For almost 7 years, I’ve studied Mandarin Chinese with the consistency and attention span of Dug the Dog from the Pixar movie Up. In that time, I have made tremendous progress in fluently reciting phrases like:
我不知道。 – I don’t know.
那是什么意思？ – What does that mean?
请再说一遍。 – Please say it again.
我听不懂。 – I don’t understand
That last one is by far my favorite due to the reactions it provokes in native Chinese speakers. The shock at my initial language skill gives way to understanding and sympathy for my plight. If the Chinese speaker knows any English, “ting bu dong” is the appropriate trigger phrase to get them to use it.
Sometimes my lack of understanding is a single word or short phrase. Other times, it’s a less familiar dialect or maybe even just 太快了。 In the worst case scenario, the conversation might turn to an area where my vocabulary is too limited to keep up.

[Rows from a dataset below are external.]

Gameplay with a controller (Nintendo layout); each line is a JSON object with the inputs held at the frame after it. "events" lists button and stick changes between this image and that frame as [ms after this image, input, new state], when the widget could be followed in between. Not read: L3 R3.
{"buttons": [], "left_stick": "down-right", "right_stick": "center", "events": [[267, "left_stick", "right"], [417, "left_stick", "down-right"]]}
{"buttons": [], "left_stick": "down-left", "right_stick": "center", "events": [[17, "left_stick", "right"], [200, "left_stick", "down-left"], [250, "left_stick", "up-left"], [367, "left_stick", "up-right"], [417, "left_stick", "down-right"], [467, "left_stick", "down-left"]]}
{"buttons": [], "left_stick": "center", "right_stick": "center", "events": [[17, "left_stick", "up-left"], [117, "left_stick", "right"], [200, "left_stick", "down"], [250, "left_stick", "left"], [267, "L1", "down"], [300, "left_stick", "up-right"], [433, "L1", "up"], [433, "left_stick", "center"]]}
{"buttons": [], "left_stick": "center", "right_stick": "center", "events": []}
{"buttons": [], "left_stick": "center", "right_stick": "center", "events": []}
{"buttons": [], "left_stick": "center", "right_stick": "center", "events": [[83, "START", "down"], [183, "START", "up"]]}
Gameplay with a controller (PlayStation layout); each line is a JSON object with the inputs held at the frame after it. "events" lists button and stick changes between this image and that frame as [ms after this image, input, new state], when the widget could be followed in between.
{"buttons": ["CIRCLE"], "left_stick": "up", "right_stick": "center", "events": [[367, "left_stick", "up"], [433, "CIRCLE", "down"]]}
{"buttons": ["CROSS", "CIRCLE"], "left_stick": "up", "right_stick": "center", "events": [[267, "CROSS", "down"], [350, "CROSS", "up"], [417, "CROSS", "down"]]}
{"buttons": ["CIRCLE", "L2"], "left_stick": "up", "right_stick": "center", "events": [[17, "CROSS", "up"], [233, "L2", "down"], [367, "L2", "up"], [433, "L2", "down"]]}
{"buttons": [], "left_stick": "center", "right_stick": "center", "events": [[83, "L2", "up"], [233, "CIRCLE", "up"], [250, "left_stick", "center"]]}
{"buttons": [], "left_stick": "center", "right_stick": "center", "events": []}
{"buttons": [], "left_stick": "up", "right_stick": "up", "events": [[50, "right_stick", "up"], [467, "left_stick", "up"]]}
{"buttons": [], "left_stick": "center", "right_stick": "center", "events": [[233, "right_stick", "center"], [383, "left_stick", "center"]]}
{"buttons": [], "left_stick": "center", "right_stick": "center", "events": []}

This Summer (2015) my family will likely travel back to China. Lackadaisical though they may have been, my continued studies have always been directed toward future trips to China. I’ve always said that I want to be Fluent in Mandarin Chinese when I return to China, and even though I might qualify as Fluent in some definitions of the word, I don’t feel Fluent. Fluent to me means:
- Listening Fluency: I am not translating what I hear into English to understand.
- Speaking Fluency: I am not thinking in English and translating. I am thinking in Chinese.
- Reading Fluency: I am not using a dictionary to read email, social media, and basic street signs.
- Writing Fluency: I am not using a dictionary to confirm which characters are correct when writing an email.
I now have 6 months to get from my current level, whatever that may be, to Fluent. I have 6 months to Cross the Fluent Line.